Poppy Shakespeare, Clare Allan's Orange shortlisted novel, takes a terrifying, wry and witty look at the current state of mental health care. Related in the semi-literate vernacular of N, one of the patients on the Dorothy ish day ward of the Abaddon mental hospital, it follows events when a new patient, Poppy Shakespeare, is admitted as a new day patient. Poppy insists she has not got any mental health problems, but this is nothing new in psychiatry - denial and lack of insight are well recognised traits in psychiatric patients. But it soon becomes apparent that Poppy really shouldn't be there - and N embarks on a long course of action to help her get free. Thus a Catch 22-type chain of events is set in motion - Poppy can only prove she is not mentally ill by pretending to be mentally ill. Meanwhile, the system drags her to rock bottom and she develops - you've guessed it - symptoms of psychiatric illness.

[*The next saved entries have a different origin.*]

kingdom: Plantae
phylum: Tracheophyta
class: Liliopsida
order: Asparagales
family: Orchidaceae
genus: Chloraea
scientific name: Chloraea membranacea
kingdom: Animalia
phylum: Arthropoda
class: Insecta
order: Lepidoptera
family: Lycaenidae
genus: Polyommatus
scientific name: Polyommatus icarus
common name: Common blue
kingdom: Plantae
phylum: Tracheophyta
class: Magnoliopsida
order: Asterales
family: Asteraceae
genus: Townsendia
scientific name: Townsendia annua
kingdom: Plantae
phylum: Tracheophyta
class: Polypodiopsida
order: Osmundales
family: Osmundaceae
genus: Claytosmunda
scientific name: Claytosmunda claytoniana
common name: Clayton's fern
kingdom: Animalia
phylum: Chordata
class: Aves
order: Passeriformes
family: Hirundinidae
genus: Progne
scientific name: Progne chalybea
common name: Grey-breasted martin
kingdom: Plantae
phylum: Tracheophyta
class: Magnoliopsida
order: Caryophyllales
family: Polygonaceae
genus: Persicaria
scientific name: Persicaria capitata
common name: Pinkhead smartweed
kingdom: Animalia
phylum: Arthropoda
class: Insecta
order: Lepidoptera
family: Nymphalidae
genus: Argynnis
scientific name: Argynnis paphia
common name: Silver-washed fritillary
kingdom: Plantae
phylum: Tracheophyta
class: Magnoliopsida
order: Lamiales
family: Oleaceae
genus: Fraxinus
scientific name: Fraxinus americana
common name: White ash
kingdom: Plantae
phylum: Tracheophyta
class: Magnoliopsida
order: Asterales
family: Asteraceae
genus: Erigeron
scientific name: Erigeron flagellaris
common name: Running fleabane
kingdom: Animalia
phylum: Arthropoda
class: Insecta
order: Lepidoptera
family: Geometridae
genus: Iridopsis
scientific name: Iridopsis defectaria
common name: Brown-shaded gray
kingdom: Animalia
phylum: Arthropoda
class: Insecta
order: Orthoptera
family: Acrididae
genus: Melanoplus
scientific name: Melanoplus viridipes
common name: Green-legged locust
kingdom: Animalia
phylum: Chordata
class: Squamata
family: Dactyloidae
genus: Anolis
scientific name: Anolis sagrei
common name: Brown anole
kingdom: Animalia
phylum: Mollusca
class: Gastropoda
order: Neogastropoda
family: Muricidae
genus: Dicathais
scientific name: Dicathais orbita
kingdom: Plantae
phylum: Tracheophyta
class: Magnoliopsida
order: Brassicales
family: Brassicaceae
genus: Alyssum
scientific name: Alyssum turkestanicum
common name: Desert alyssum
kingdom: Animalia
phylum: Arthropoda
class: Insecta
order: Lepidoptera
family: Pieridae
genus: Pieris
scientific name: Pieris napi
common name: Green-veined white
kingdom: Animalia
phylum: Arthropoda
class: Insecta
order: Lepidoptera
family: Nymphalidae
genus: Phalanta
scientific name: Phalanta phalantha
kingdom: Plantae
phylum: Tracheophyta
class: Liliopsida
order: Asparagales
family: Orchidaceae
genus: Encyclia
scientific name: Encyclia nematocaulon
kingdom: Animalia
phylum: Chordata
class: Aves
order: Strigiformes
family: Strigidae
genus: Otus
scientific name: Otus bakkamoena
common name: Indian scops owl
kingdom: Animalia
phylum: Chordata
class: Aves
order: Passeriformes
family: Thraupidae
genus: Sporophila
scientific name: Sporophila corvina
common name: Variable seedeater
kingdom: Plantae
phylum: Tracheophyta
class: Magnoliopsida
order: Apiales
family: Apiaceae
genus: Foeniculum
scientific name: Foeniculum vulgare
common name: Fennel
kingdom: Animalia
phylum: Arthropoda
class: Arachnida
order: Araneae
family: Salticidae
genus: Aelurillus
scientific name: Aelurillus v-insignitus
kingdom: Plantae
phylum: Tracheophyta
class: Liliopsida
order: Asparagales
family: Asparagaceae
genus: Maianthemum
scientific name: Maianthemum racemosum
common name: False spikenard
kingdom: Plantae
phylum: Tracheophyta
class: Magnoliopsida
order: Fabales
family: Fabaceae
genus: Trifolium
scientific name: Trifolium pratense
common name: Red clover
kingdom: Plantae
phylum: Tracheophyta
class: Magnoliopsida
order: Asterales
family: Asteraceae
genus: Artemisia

Clare Allan has a sharp and perceptive insight into what goes on in psychiatric hospitals, and when related deadpan, it DOES sound risible. Yes, patients DO sit about chain-smoking all day, yes, in an under-resourced and over-burdened system, interaction with nurses and doctors really CAN be as rare as Allan conveys, yes, some older anti-psychotics drugs really DO induce vile side effects that reduce patients to twitching zombies, and so lack of compliance and abuse of drug regimes IS common. And Allan captures spot-on the paradoxes and sheer idiocies of a political system that puts targets before patients and sells off health care to the highest bidder. Although events and constructions are clearly fictional, they are not THAT far-fetched - a Mad Tzar, after all, is only one step away from our current plethora of Drug and other touchy-feely but ultimately useless Tzars, while discharging patients before they are ready in order to save resources is a well-established necessity in our cash-strapped NHS. Although the days of chaining up people with psychiatric problems are long gone, psychiatric care is far from the soothing and therapeutic panacea it should be.
Full of dry humour and shockingly astute observations , Allan's debut is a stonkingly good read. My initial slight enniue at a text written entirely in slang dialect (a trick that has become commonplace since its devastatingly effective first few uses by the likes of Irvine Welsh and James Kelman) soon evaporated and I thoroughly enjoyed this clever and well-written novel.